Stated task.
In the mailing-list post on client certificate management for SASL EXTERNAL, what should the server do when a stolen device whose certificate is compromised is logged in at that moment?

[Standards] Proposed XMPP Extension: Client Certificate Management for SASL EXTERNAL
dmeyer at tzi.de
Thu Dec 4 18:18:40 UTC 2008
Kurt Zeilenga wrote:
> On Dec 4, 2008, at 2:04 AM, Dirk Meyer wrote:
>> It is part of urn:xmpp:tmp:saslcert (or will be once I write the
>> schema). The problem is that there are two reason to revoke a
>> 1. A certificate is about to expire. The client uploads a new one and
>> revokes the old. The client should stay connected.
> More interestingly, is what about other sesssions using the old
There is only one. Each client has its own certificate, otherwise it is
not possible to remove one bad client from the network without affecting
others. The same certificate can also be used for XEP-0250.
>> 2. A device should be removed (e.g. stolen). In that case the
>> certificate is compromised and if the device is logged in right now,
>> it should be disconnected by the server.
> First, it's not clear to me what you mean be 'revoke' a certificate.
> In particular, whether you mean to 'revoke' in the X.509 sense of the
> word, or whether you simply mean to no longer consider a certificate
> as suitable for gaining access (that is, removing it from a list of
> acceptable user certificates, or deactivated). Second, I'm not sure
> it matters all that much.
Yes, I mean revoke it exactly that way. It will not be possible to log
in with that certificate anymore.
> Anyways, there are many reasons why a certificate could be 'revoked'
> or 'deactivated'.
Agreed. Maybe revoke and deactivate mean something different: revoke
means it is a compromised certificate, deactivate means it can not be
used in the future.
> While some might argue that existing sessions should not be impacted
> by either a 'revocation' or 'deactiviation', some might also argue
> that all sessions (including those used to 'revocate' or 'deactivate')
> should be immediately disconnected or at least quarantined in some
> manner (for instance, all subsequent messages generate 'please
> reconnect' errors). And there is some who are somewhere in the
> Now back to your cases...

Data records.

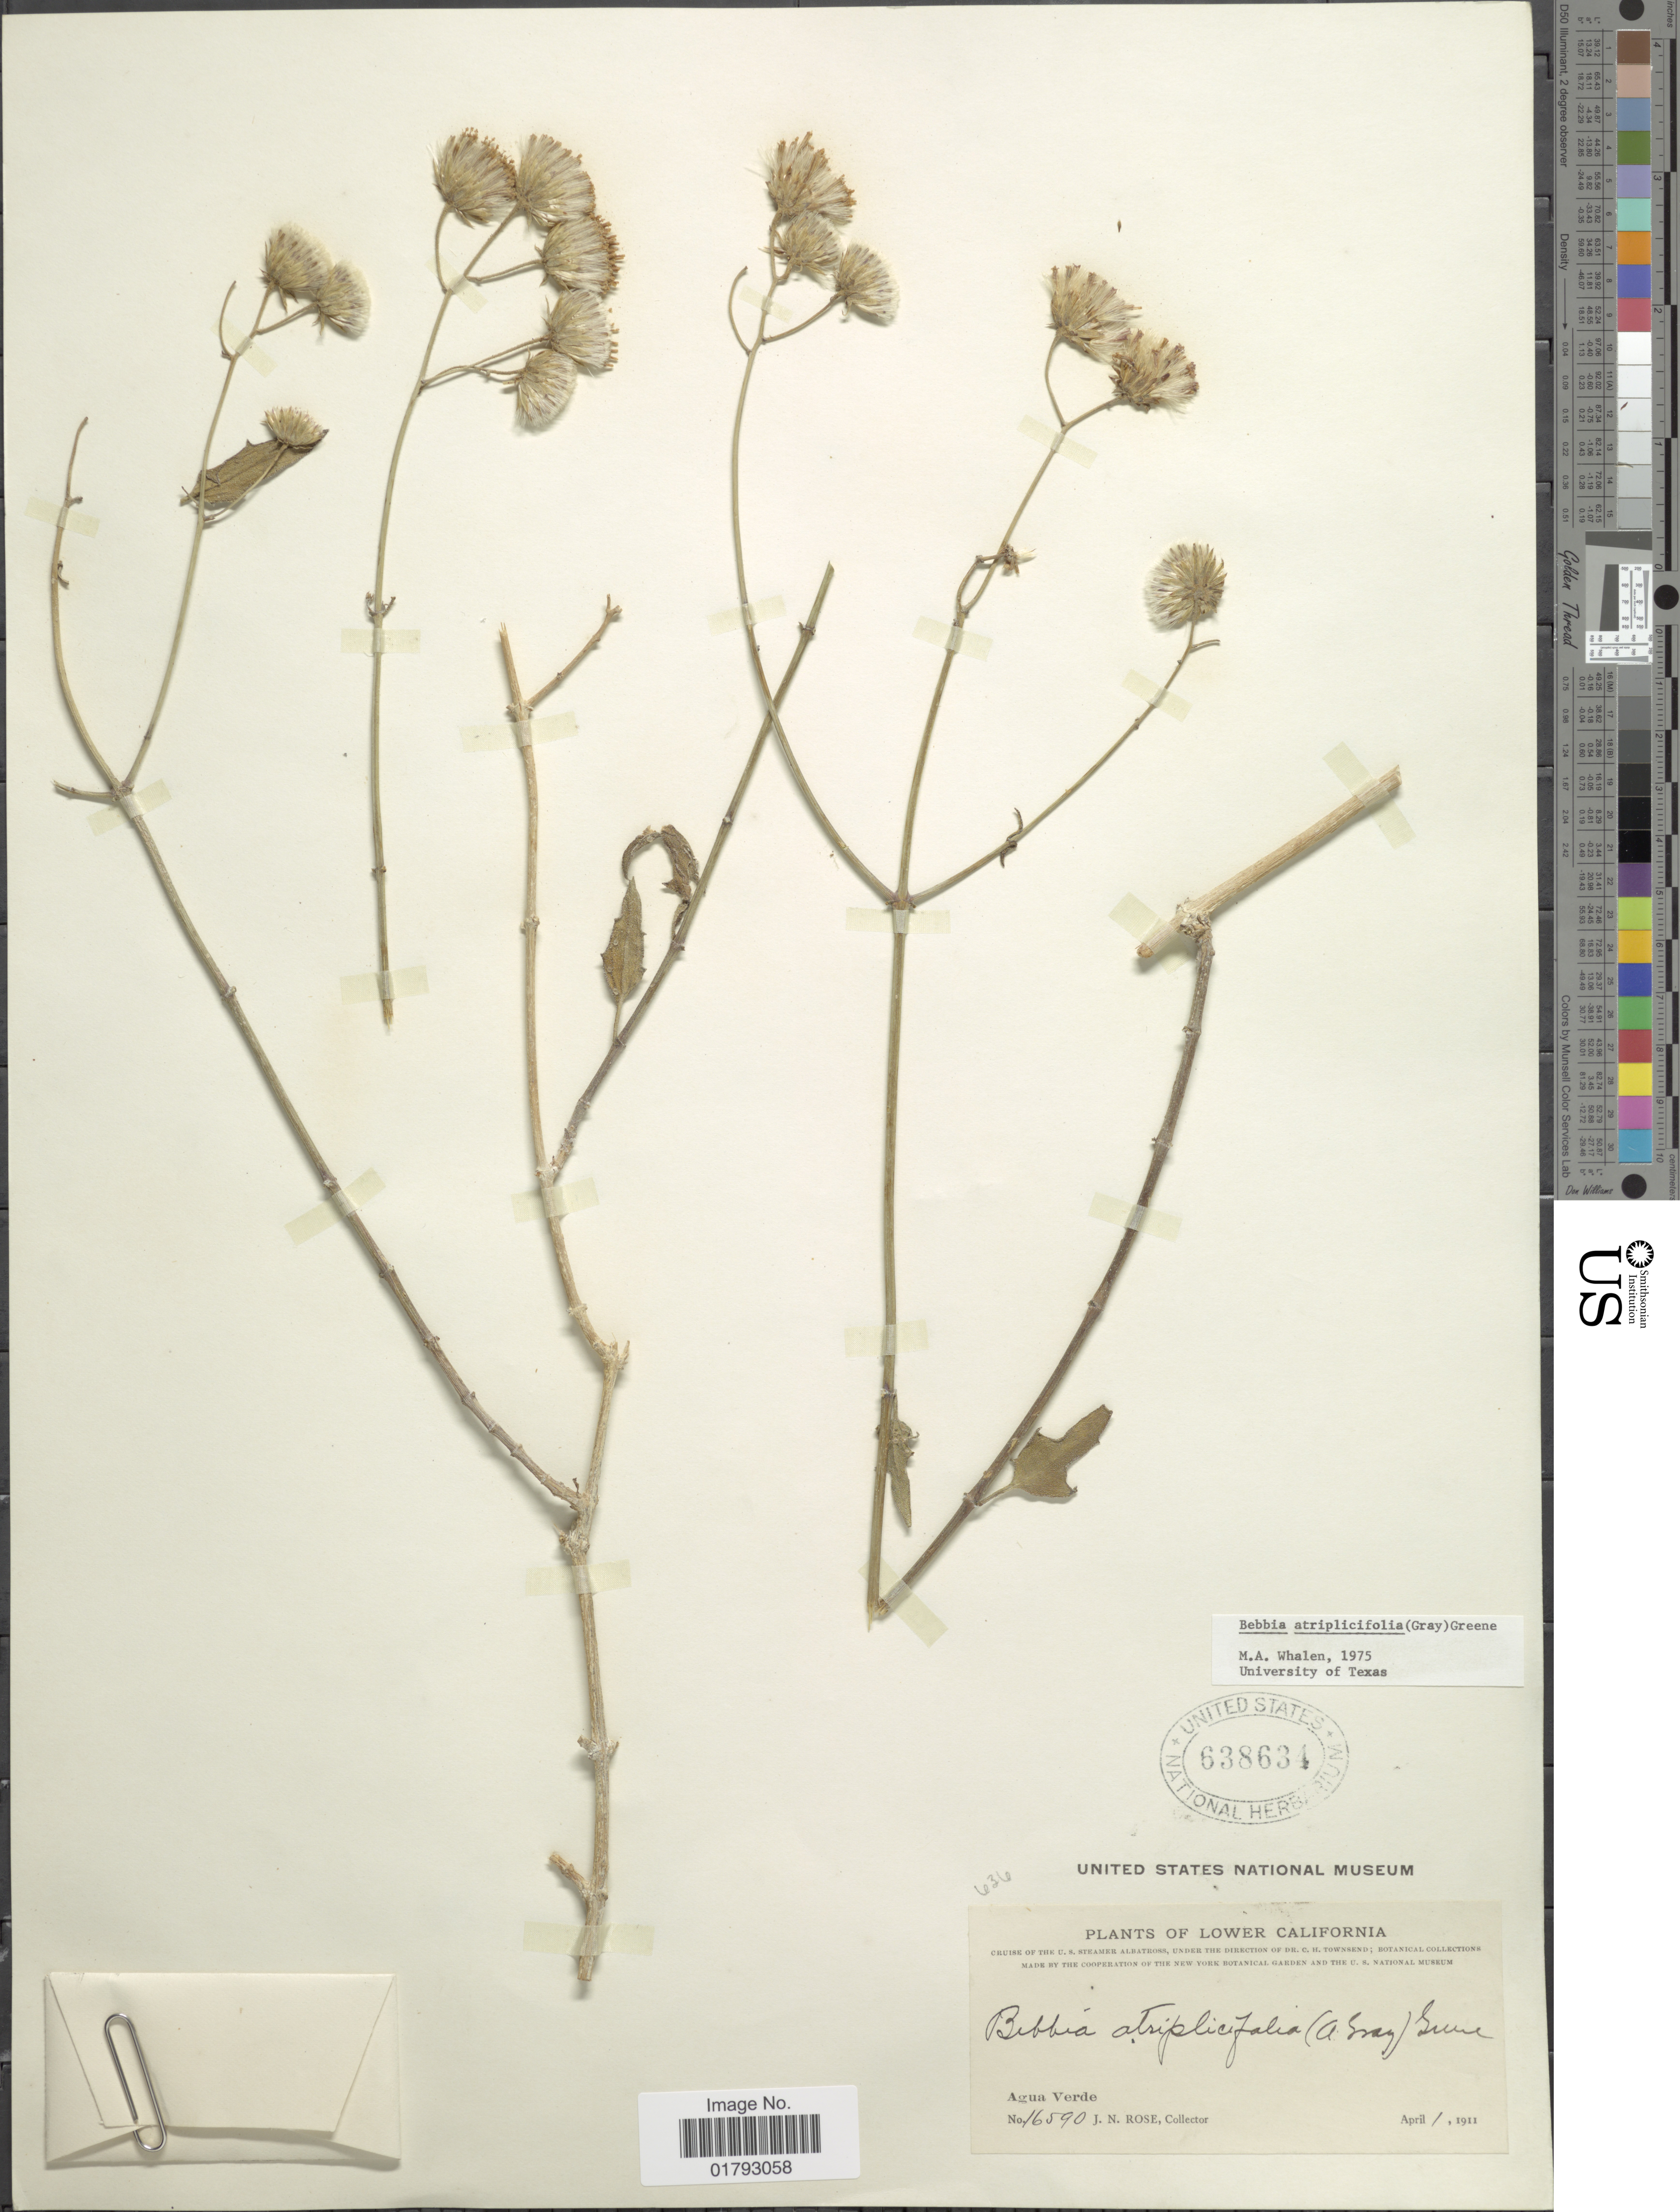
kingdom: Plantae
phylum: Tracheophyta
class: Magnoliopsida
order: Asterales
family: Asteraceae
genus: Bebbia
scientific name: Bebbia atriplicifolia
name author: (A. Gray) Greene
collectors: J. N. Rose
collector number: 16590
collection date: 1911-04-01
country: Mexico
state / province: Baja California Sur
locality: Lower California. Agua Verde.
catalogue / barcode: US 638634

Complete output.
The server should disconnect it.